WHAT TO DO:
Print out the entries, word for word.

Stored records:
****************************************

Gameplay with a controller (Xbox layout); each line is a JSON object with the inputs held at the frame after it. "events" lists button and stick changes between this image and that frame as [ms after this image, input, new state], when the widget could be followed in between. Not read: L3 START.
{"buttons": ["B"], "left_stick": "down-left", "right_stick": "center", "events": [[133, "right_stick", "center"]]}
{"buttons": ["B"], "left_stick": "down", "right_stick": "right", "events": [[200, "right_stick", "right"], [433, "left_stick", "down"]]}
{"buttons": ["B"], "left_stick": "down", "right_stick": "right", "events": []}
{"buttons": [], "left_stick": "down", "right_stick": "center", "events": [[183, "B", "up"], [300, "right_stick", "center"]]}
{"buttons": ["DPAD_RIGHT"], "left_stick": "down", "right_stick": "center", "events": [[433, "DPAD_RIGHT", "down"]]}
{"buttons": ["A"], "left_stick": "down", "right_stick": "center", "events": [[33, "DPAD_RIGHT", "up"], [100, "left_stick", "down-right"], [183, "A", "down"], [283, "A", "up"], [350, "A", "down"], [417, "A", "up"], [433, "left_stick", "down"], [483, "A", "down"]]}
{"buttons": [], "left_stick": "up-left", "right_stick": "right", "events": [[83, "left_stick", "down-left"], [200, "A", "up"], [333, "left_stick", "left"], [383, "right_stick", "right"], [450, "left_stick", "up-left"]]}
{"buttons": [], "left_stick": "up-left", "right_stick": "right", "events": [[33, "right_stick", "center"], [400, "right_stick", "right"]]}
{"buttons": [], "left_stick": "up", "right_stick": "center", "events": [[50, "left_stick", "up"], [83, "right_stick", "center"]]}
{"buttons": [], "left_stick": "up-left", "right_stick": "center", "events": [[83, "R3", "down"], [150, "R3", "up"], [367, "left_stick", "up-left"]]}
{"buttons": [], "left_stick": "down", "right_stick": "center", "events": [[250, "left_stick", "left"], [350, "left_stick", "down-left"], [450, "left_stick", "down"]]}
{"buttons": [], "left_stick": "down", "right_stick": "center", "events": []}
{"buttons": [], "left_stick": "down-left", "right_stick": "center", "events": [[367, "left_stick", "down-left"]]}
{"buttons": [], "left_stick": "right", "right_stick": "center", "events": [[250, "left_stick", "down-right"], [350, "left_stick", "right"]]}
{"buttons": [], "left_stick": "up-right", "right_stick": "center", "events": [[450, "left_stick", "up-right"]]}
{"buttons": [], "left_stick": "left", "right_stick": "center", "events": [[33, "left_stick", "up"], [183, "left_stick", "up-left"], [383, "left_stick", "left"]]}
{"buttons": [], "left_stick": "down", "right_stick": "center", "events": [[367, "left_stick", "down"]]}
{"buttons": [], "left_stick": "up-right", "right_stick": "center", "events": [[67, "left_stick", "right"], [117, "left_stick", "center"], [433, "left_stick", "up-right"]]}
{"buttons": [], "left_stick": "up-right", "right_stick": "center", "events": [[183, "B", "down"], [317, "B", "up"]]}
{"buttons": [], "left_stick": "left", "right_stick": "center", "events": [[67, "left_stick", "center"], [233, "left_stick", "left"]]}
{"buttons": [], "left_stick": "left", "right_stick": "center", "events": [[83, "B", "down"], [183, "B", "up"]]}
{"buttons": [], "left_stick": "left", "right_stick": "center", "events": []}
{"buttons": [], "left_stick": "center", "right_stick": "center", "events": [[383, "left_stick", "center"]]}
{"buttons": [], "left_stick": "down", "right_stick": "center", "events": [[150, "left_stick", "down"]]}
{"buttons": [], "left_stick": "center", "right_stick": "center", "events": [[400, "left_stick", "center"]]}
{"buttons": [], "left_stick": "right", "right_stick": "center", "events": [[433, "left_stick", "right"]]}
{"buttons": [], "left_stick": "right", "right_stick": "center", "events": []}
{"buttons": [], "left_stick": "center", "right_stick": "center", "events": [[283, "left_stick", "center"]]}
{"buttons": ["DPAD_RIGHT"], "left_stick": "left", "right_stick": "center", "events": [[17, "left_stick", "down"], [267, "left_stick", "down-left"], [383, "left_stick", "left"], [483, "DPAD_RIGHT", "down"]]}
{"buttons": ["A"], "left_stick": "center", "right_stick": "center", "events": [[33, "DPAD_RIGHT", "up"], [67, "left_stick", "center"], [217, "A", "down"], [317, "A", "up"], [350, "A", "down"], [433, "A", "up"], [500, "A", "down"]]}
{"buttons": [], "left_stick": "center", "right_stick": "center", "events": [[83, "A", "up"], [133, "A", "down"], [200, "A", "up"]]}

****************************************

TASK ANSWER:
Gameplay with a controller (Xbox layout); each line is a JSON object with the inputs held at the frame after it. "events" lists button and stick changes between this image and that frame as [ms after this image, input, new state], when the widget could be followed in between. Not read: L3 START.
{"buttons": ["B"], "left_stick": "down-left", "right_stick": "center", "events": [[133, "right_stick", "center"]]}
{"buttons": ["B"], "left_stick": "down", "right_stick": "right", "events": [[200, "right_stick", "right"], [433, "left_stick", "down"]]}
{"buttons": ["B"], "left_stick": "down", "right_stick": "right", "events": []}
{"buttons": [], "left_stick": "down", "right_stick": "center", "events": [[183, "B", "up"], [300, "right_stick", "center"]]}
{"buttons": ["DPAD_RIGHT"], "left_stick": "down", "right_stick": "center", "events": [[433, "DPAD_RIGHT", "down"]]}
{"buttons": ["A"], "left_stick": "down", "right_stick": "center", "events": [[33, "DPAD_RIGHT", "up"], [100, "left_stick", "down-right"], [183, "A", "down"], [283, "A", "up"], [350, "A", "down"], [417, "A", "up"], [433, "left_stick", "down"], [483, "A", "down"]]}
{"buttons": [], "left_stick": "up-left", "right_stick": "right", "events": [[83, "left_stick", "down-left"], [200, "A", "up"], [333, "left_stick", "left"], [383, "right_stick", "right"], [450, "left_stick", "up-left"]]}
{"buttons": [], "left_stick": "up-left", "right_stick": "right", "events": [[33, "right_stick", "center"], [400, "right_stick", "right"]]}
{"buttons": [], "left_stick": "up", "right_stick": "center", "events": [[50, "left_stick", "up"], [83, "right_stick", "center"]]}
{"buttons": [], "left_stick": "up-left", "right_stick": "center", "events": [[83, "R3", "down"], [150, "R3", "up"], [367, "left_stick", "up-left"]]}
{"buttons": [], "left_stick": "down", "right_stick": "center", "events": [[250, "left_stick", "left"], [350, "left_stick", "down-left"], [450, "left_stick", "down"]]}
{"buttons": [], "left_stick": "down", "right_stick": "center", "events": []}
{"buttons": [], "left_stick": "down-left", "right_stick": "center", "events": [[367, "left_stick", "down-left"]]}
{"buttons": [], "left_stick": "right", "right_stick": "center", "events": [[250, "left_stick", "down-right"], [350, "left_stick", "right"]]}
{"buttons": [], "left_stick": "up-right", "right_stick": "center", "events": [[450, "left_stick", "up-right"]]}
{"buttons": [], "left_stick": "left", "right_stick": "center", "events": [[33, "left_stick", "up"], [183, "left_stick", "up-left"], [383, "left_stick", "left"]]}
{"buttons": [], "left_stick": "down", "right_stick": "center", "events": [[367, "left_stick", "down"]]}
{"buttons": [], "left_stick": "up-right", "right_stick": "center", "events": [[67, "left_stick", "right"], [117, "left_stick", "center"], [433, "left_stick", "up-right"]]}
{"buttons": [], "left_stick": "up-right", "right_stick": "center", "events": [[183, "B", "down"], [317, "B", "up"]]}
{"buttons": [], "left_stick": "left", "right_stick": "center", "events": [[67, "left_stick", "center"], [233, "left_stick", "left"]]}
{"buttons": [], "left_stick": "left", "right_stick": "center", "events": [[83, "B", "down"], [183, "B", "up"]]}
{"buttons": [], "left_stick": "left", "right_stick": "center", "events": []}
{"buttons": [], "left_stick": "center", "right_stick": "center", "events": [[383, "left_stick", "center"]]}
{"buttons": [], "left_stick": "down", "right_stick": "center", "events": [[150, "left_stick", "down"]]}
{"buttons": [], "left_stick": "center", "right_stick": "center", "events": [[400, "left_stick", "center"]]}
{"buttons": [], "left_stick": "right", "right_stick": "center", "events": [[433, "left_stick", "right"]]}
{"buttons": [], "left_stick": "right", "right_stick": "center", "events": []}
{"buttons": [], "left_stick": "center", "right_stick": "center", "events": [[283, "left_stick", "center"]]}
{"buttons": ["DPAD_RIGHT"], "left_stick": "left", "right_stick": "center", "events": [[17, "left_stick", "down"], [267, "left_stick", "down-left"], [383, "left_stick", "left"], [483, "DPAD_RIGHT", "down"]]}
{"buttons": ["A"], "left_stick": "center", "right_stick": "center", "events": [[33, "DPAD_RIGHT", "up"], [67, "left_stick", "center"], [217, "A", "down"], [317, "A", "up"], [350, "A", "down"], [433, "A", "up"], [500, "A", "down"]]}
{"buttons": [], "left_stick": "center", "right_stick": "center", "events": [[83, "A", "up"], [133, "A", "down"], [200, "A", "up"]]}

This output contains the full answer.